1. That the act be renewed for the period of 5 years proposed in the bill before you. It is our considered opinion that 5 years is the minimum time necessary for the United States and United States businesses to develop a policy and carry out negotiations, particularly with the important new European Common Market.

2. That the President be granted authority to reduce tariffs on a gradual and selective basis, in return for concessions by other countries, as provided for in H. R. 12591.

Recently, we have undertaken a survey to determine the exact extent of the exports emanating from the Midwest. We are still analyzing the ample of our survey, which has been entered also as a part of the record, and according to projections which we think we are now able to make based on the validity of the sample, we estimate that there are some 4,500 to 5,000 companies in the area, the Midwestern area indicated on the map of the survey, which are actively engaged in exporting.

It is interesting to note that 557 firms or 9 percent of the total of the questionnaires sent out have answered, and that they have indicated that their volume of exports is about $900 million.

Projecting this figure for the total of the sample, we estimate that the total in these areas, which are not the total of the Midwest actually, but only a portion of the Midwest, represent about $7.1 billion of exports.

There has been a recent survey, just completed, by the United States-Japan Trade Council, which reports that five States of Illinois, Indiana, Ohio, Michigan, and Wisconsin accounted for $309 million worth of sales to Japan alone in 1957, and that these five States' exports to Japan surpassed all other regions of the United States.

I think it is understandable, the concern of the manufacturers and workers of the Midwest, that Japan is in a dollar-short position due to its $600 million imbalance of trade with the United States inasmuch as we sell so much to Japan.

Preceding witnesses have presented in detail testimony that renewal of the Reciprocal Trade Agreements Act in an effective manner is essential to our national economic and political interests; that the jobs provided by our exports, and imports of needed commodities, far outnumber those adversely affected by the importation of a comparatively small amount of competitive foreign goods.

The reciprocal trade agreements program is a basic cornerstone of our foreign economic policy. The Chicago Association of Commerce and Industry, therefore, strongly urges that the act be extended in an effective form.

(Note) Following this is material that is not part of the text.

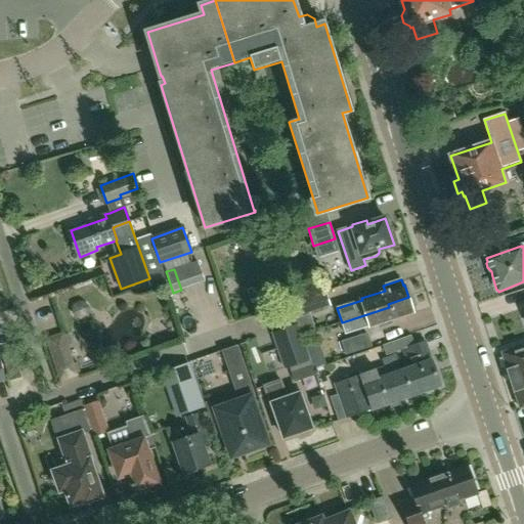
[(299,316),(331,306),(326,293),(295,303),(299,316)]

H. R. 12591, providing for a period of 5 years and negotiated reciprocal duty reductions, but with provisions for defense essentiality protection and relief from undue import competition, should be passed without amendment.

This, we believe, is in the best interest of not only our members and area, but of the entire United States.

I should just like to enter for the record, if that can be done, that I have completed just recently a 35,000-mile trip through almost all of Western Europe and South America. I have met with literally hundreds of government trade officials and businessmen in these countries, and I have found without exception that both the countries and the businessmen are eager to buy more goods from the United States, notwithstanding Senator Long's concern over the high cost of our production in this country.

Only a small percentage of the cities and areas which I visited are industrialized at all. They need plant investment, capital investment, in very large amounts, and a conservative estimate would place their need at about on an annual trading basis of $35 billion of purchases from the United States, within the next 5 years, if we can get around to negotiating our reciprocal arrangements with these countries on an effective basis and in an effective manner.

That is my statement.

Senator FREAR. Is that on a United States cash basis?

Mr. REVNES. Yes, sir, on a United States cash basis.

Senator FREAR. Senator Bennett?

Senator BENNETT. You mean $35 billion a year, or $7 billion?